FRAGMENTO DEL DOCUMENTO:
::::

MENEM, MACRI, Y LA DÉCADA OLVIDADA

Tiempo de lectura: 13 minutos

En la Argentina actual existe un cierto vacío interpretativo de la política en relación a Menem, el menemismo y la década de los noventa. Fuera de la academia, la política profesional mira ese pasado con el ojo de vidrio de una indiferencia calculada; con la excepción de la izquierda, a todos los incomoda. En el mundo cultural el vacío es aún más pronunciado, a excepción de que se nombre esa década desde la condena automática o bajo la tenaz y solitaria pluma de un escritor como Jorge Asís. Pero esos años ya no se tematizan. Algo de eso puede observarse en las contadas situaciones institucionales en donde un Menem ya anciano aparece para reclamar sus fueros en la Historia: entre la distancia y el consumo irónico, y pasadas las pasiones personales que prohijó, da la sensación de que la sociedad política argentina aún no sabe bien que hacer con él.

::::

EJERCICIOS PARA RESOLVER:
A) Escribe sin cambios el tramo del texto sobre Menem que va desde "En la Argentina" hasta "hacer con él.".
B) Di si cada afirmación coincide con el texto sobre Menem y responde sí o no, citando las palabras del texto que lo deciden. (i) La izquierda es la única parte de la política a la que no le incomoda ese pasado. (ii) En el mundo cultural el vacío es menor que en la política. (iii) Menem aparece a menudo en situaciones institucionales.

DATOS RECOPILADOS:
::::

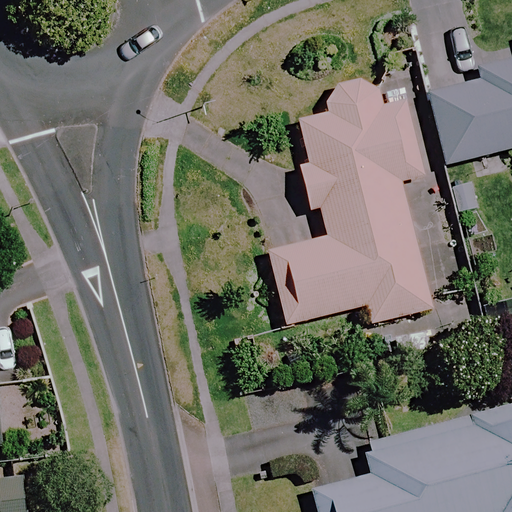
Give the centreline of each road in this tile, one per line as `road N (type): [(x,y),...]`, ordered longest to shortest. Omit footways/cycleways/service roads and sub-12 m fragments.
road 1 (residential): [(167,511),(154,425),(71,89)]
road 2 (tertiary): [(154,0),(141,47),(123,68),(71,89)]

::::

SOLUCIONES EN ORDEN:
A)
En la Argentina actual existe un cierto vacío interpretativo de la política en relación a Menem, el menemismo y la década de los noventa. Fuera de la academia, la política profesional mira ese pasado con el ojo de vidrio de una indiferencia calculada; con la excepción de la izquierda, a todos los incomoda. En el mundo cultural el vacío es aún más pronunciado, a excepción de que se nombre esa década desde la condena automática o bajo la tenaz y solitaria pluma de un escritor como Jorge Asís. Pero esos años ya no se tematizan. Algo de eso puede observarse en las contadas situaciones institucionales en donde un Menem ya anciano aparece para reclamar sus fueros en la Historia: entre la distancia y el consumo irónico, y pasadas las pasiones personales que prohijó, da la sensación de que la sociedad política argentina aún no sabe bien que hacer con él.

B)
(i) Sí: "con la excepción de la izquierda, a todos los incomoda".
(ii) No: "En el mundo cultural el vacío es aún más pronunciado".
(iii) No: "las contadas situaciones institucionales en donde un Menem ya anciano aparece".